--- Passage provided ---

I haven’t written a lot of poetry this past year; however, I have managed to write, and actually finish, four songs, which is pretty amazing for me. It was mainly a year for the music; my band worked hard to release a new Christmas album at the end of the year, so we had a lot of band meetups and recording sessions to get it done. We also performed at two small festivals and two weddings, which was nice. In the process I have begun to learn to sing out loud, performing with a microphone, singing a duet with M, and finally recording a lead vocal! And improbably, despite our disorganisation, we did get the album out on time, and it’s quite fun!

Fandom

Wow this really has been a year of change in my life as a music fan. Although I’d largely given in to the inevitability of becoming a megafan years back, even up to the end of 2014 I was still fighting myself over it to some extent, trying to convince myself that it wasn’t an integral part of me. After spending some time fasting from all things Jon Foreman at the end of the year, it became clear to me that trying to detach myself too far from my fandom was actually unhealthy, and that I was fighting against my own self. I decided that whilst an occasional short ‘fast’ could be a good thing to stop me becoming too obsessed or unhealthily dependent, on the whole it was far better for me to give in to it completely, stop fighting myself and just become all that it can make me. And it has been an incredible ride!

As well as finding out just how much I can be changed for the better through it, I’ve also been learning what it is to really be a fan; that an artist-fan relationship is not the one-way, purely commercial process that I had previously thought it to be, but that it truly is a two-way relationship, that artists need our support in so many ways, including hearing from us personally.

So. I joined a couple of online fan forums to meet fellow fans. I took the chance to follow Switchfoot on tour around Europe back in the spring. I got tickets for five shows, plus all the buses, trains and hostels that involved to make it all possible. And I made some fan art to take along to show the band, a t-shirt and four banners, plus a couple of letters. And it worked out so incredibly, beautifully well! I made some great new friends, had some wonderful times with M and friends, and finally felt I’d made the connection with Jon and the rest of the band that I’d missed making all these years. I’m still even now getting the happiest flashbacks to it all that make my heart skip a beat or two, it’s hard to get my head around. It even spilled over a little to my relationships with other artists; if I’d been a bad fan to Switchfoot in the past I’d been a worse fan to band #2, Delirious. But last year I also finally got a message of appreciation through to the band’s Stu and Stew too, which helped heal some of those old regrets too.

And the intensity of the last year of fandom did not end when I returned home from that tour either; all last year Jon Foreman was releasing a series of EPs collectively called The Wonderlands (and ended the year by giving us a new Switchfoot song, New Year’s Day) – new music that has had, and continues to have, a lifechanging impact. For someone like me, this is more than ‘just music’; a major release like this becomes a significant life event, new songs become friends, lovers, mentors to me, guiding my walk with God and shaping who I am. I won’t go into details on individual songs here, I’ll leave that for a future post, but these songs truly make me who I am.

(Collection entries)
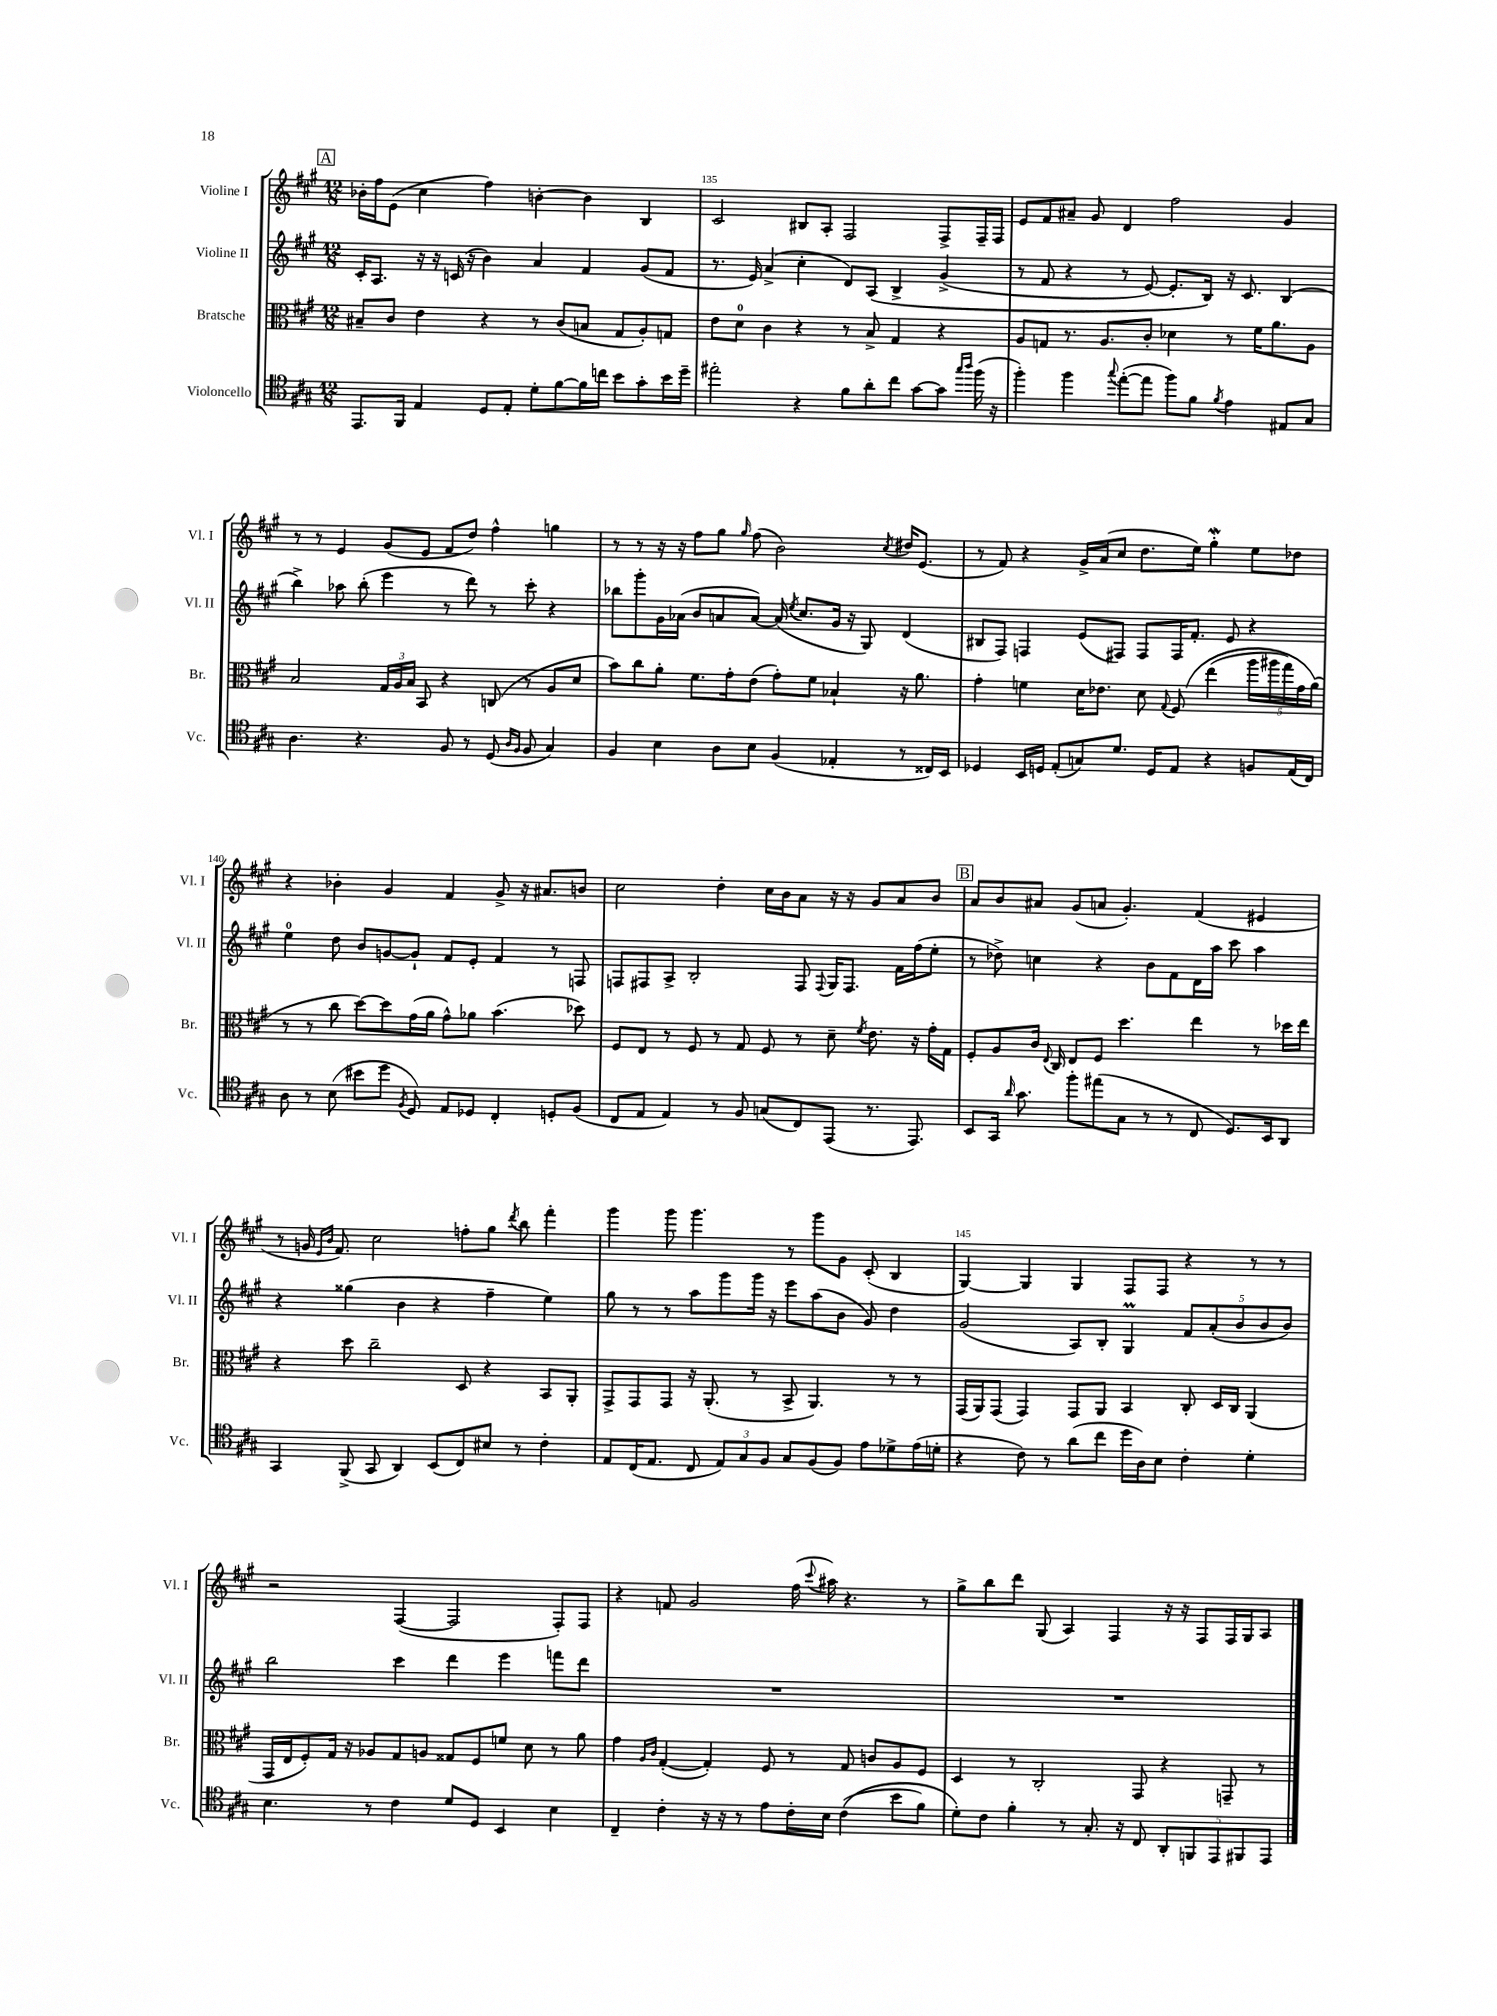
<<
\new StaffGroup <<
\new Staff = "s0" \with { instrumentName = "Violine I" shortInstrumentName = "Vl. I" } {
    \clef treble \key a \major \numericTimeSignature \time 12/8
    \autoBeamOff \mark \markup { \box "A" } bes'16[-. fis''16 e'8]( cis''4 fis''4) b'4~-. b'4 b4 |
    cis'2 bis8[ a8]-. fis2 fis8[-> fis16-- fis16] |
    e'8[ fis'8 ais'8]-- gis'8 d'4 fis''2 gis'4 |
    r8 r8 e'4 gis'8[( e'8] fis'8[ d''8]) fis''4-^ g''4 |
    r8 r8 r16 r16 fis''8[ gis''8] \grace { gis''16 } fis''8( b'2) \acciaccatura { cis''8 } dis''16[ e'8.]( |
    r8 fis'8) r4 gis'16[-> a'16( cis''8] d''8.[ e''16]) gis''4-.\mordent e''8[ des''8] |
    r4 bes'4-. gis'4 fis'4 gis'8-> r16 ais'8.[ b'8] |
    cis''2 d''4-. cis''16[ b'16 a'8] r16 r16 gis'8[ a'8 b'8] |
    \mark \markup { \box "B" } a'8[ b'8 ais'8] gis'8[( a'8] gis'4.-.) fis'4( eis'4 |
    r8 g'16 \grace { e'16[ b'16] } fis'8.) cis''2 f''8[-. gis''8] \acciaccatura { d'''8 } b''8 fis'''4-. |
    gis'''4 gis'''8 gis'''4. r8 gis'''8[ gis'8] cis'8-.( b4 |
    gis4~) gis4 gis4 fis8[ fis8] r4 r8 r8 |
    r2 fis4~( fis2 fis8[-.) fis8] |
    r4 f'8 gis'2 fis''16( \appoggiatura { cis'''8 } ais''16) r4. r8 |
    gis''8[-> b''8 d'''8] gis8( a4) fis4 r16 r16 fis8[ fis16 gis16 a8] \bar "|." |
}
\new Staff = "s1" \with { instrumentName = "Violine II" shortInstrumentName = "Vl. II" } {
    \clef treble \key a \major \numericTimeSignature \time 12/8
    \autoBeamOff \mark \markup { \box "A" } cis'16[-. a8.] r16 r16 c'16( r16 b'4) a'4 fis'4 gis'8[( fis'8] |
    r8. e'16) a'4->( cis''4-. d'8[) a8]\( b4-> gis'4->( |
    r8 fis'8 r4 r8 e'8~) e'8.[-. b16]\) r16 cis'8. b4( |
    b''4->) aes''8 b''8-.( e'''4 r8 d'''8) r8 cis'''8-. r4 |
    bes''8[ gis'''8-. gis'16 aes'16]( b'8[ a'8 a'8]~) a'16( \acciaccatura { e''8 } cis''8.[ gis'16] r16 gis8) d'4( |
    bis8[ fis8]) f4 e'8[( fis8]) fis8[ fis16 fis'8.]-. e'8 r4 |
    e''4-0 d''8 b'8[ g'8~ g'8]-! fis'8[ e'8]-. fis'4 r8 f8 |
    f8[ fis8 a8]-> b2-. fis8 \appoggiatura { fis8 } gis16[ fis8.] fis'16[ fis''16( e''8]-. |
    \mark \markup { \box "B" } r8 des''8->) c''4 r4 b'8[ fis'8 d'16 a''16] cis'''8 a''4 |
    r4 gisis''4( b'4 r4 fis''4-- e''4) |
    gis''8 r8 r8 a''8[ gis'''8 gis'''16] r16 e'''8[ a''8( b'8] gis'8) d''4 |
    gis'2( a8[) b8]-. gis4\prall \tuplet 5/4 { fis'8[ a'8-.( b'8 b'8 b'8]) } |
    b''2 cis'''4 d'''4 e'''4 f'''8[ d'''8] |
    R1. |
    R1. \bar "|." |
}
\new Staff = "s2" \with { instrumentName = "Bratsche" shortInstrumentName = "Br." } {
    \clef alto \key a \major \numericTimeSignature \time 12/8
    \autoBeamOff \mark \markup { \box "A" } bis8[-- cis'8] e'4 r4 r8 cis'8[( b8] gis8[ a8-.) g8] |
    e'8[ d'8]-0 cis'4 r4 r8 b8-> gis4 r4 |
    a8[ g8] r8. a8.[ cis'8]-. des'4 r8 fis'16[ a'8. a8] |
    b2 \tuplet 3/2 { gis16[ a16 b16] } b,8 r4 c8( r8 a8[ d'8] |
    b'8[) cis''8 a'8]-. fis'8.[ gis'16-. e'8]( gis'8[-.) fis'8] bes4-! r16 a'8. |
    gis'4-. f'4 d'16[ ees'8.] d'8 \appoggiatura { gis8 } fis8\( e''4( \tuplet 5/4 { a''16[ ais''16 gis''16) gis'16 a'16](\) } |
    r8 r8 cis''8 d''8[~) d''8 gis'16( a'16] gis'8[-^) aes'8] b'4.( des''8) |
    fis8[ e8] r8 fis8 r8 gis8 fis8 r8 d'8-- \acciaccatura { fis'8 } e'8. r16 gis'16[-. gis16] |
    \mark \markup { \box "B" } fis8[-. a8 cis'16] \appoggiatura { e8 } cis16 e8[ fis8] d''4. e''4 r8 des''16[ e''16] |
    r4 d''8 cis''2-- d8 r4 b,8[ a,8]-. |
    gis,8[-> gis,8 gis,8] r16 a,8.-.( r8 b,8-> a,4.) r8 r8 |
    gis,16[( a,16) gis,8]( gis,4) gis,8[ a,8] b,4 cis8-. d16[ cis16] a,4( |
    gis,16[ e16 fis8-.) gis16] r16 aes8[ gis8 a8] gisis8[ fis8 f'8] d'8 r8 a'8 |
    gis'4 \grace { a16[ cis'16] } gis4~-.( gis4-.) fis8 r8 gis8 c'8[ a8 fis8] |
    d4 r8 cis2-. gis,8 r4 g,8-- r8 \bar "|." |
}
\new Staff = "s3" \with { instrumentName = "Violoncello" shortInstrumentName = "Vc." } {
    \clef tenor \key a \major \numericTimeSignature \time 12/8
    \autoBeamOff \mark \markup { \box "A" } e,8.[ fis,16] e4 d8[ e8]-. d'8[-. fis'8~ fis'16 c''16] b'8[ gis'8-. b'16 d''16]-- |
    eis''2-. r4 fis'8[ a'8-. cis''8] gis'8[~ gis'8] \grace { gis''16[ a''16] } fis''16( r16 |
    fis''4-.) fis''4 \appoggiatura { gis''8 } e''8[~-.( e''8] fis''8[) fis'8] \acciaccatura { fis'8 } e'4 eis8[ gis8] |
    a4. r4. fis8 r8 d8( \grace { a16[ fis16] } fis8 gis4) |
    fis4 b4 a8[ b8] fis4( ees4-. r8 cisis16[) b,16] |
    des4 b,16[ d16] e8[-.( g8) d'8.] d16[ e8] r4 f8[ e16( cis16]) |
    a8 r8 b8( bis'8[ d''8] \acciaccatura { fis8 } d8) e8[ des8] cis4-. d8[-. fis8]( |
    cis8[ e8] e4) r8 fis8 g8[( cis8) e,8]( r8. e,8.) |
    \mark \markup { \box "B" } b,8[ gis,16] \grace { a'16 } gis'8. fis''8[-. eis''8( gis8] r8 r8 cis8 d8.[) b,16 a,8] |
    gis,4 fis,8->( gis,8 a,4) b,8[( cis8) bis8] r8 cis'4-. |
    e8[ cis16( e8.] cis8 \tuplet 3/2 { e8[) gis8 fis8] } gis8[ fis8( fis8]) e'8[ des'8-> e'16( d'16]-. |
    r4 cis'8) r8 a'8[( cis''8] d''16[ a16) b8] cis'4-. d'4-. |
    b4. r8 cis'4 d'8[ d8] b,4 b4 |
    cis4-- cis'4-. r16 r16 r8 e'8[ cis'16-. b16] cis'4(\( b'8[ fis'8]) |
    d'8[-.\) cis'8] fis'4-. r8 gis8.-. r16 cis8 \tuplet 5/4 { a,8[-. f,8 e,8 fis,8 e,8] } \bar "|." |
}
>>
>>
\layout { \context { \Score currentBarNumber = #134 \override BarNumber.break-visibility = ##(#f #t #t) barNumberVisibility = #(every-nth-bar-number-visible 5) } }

--

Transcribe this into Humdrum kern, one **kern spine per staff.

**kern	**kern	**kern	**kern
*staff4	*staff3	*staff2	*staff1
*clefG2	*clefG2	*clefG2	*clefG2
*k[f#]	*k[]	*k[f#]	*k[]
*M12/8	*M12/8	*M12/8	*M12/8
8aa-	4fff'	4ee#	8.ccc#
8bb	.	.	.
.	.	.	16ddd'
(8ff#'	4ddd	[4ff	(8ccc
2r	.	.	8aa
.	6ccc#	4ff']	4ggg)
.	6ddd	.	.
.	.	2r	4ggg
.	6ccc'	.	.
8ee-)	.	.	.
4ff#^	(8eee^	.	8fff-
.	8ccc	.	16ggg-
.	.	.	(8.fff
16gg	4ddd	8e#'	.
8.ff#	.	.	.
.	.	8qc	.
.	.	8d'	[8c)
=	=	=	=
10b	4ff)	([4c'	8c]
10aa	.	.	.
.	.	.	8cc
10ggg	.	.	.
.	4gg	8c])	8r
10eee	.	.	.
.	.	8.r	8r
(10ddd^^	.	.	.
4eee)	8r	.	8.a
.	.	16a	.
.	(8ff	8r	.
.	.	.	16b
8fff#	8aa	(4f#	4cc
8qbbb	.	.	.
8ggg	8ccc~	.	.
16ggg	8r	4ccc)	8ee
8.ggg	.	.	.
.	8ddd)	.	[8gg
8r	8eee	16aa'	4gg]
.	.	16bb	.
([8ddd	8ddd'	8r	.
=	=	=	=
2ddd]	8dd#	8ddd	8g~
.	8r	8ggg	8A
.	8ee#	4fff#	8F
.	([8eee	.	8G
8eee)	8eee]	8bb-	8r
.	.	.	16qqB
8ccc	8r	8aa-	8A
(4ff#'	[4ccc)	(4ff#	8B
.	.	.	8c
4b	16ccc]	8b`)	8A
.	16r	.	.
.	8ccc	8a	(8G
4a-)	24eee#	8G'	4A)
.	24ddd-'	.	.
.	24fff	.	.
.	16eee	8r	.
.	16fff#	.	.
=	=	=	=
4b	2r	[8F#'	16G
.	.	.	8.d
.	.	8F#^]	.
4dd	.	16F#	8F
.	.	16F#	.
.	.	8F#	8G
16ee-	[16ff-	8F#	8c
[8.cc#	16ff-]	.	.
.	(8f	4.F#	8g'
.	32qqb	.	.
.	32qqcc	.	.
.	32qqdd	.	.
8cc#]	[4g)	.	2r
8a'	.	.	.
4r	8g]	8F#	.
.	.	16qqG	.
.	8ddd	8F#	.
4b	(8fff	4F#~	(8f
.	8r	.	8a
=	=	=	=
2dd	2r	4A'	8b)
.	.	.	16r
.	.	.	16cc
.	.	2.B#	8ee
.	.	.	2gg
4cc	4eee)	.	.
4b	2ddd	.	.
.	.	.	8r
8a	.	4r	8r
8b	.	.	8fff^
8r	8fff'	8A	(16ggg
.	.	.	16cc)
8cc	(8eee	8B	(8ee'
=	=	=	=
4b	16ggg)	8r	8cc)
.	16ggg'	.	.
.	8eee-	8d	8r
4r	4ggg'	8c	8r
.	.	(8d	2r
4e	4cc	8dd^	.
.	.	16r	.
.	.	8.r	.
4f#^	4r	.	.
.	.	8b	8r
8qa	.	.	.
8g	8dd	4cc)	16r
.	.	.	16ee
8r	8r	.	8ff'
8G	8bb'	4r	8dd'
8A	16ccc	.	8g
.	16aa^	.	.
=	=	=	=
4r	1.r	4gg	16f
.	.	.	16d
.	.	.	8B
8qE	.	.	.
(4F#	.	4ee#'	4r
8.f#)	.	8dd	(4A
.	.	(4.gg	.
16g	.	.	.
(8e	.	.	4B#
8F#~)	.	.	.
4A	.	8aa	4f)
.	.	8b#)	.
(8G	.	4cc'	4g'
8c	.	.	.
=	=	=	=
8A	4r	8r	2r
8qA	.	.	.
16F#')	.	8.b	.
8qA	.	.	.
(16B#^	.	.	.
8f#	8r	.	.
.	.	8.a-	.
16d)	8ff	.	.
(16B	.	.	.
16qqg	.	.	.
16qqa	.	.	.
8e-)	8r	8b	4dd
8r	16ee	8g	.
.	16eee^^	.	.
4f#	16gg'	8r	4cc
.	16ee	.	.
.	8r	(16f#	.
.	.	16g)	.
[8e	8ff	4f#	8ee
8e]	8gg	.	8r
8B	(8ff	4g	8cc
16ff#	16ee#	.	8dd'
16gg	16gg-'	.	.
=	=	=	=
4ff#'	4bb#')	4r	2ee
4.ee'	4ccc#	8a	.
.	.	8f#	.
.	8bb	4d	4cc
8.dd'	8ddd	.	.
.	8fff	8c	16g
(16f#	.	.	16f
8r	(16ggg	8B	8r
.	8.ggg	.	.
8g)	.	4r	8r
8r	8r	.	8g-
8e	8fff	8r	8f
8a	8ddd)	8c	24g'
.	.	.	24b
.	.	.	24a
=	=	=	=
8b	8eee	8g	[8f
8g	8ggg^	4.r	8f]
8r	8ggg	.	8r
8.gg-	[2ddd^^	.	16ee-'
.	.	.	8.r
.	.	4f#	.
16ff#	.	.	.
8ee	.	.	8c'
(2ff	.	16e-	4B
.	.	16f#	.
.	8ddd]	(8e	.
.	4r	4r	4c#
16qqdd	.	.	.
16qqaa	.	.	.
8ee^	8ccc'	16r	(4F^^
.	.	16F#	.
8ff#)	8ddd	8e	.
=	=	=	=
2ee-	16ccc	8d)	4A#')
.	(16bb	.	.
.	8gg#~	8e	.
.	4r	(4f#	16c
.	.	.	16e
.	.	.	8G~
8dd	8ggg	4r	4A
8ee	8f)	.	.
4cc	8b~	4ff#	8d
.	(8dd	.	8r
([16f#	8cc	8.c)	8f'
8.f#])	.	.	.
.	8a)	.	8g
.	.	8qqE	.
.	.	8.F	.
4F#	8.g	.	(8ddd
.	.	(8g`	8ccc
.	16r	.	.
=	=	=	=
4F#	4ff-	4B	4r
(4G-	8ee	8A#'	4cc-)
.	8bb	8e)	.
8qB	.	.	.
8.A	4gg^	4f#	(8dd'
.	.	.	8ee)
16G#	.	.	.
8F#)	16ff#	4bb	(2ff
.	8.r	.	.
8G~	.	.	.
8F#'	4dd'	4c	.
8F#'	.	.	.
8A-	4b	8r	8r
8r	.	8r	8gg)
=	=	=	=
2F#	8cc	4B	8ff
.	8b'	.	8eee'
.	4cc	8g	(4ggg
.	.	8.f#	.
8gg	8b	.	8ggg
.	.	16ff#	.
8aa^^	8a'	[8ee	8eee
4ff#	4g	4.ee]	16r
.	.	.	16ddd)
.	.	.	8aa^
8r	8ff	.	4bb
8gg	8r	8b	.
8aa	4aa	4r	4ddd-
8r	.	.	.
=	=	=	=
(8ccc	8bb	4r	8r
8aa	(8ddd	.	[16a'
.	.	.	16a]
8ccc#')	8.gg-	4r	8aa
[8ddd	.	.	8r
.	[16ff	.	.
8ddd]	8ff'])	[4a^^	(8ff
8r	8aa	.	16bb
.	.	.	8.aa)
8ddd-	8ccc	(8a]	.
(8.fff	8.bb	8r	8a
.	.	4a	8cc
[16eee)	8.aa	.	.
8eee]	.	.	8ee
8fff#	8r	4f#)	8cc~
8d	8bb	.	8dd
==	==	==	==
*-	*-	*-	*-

--- Problem to work on ---
In the passage above about a year of music and fandom, how many shows did the writer get tickets for while following Switchfoot on tour around Europe?

--- Solution ---
Five shows.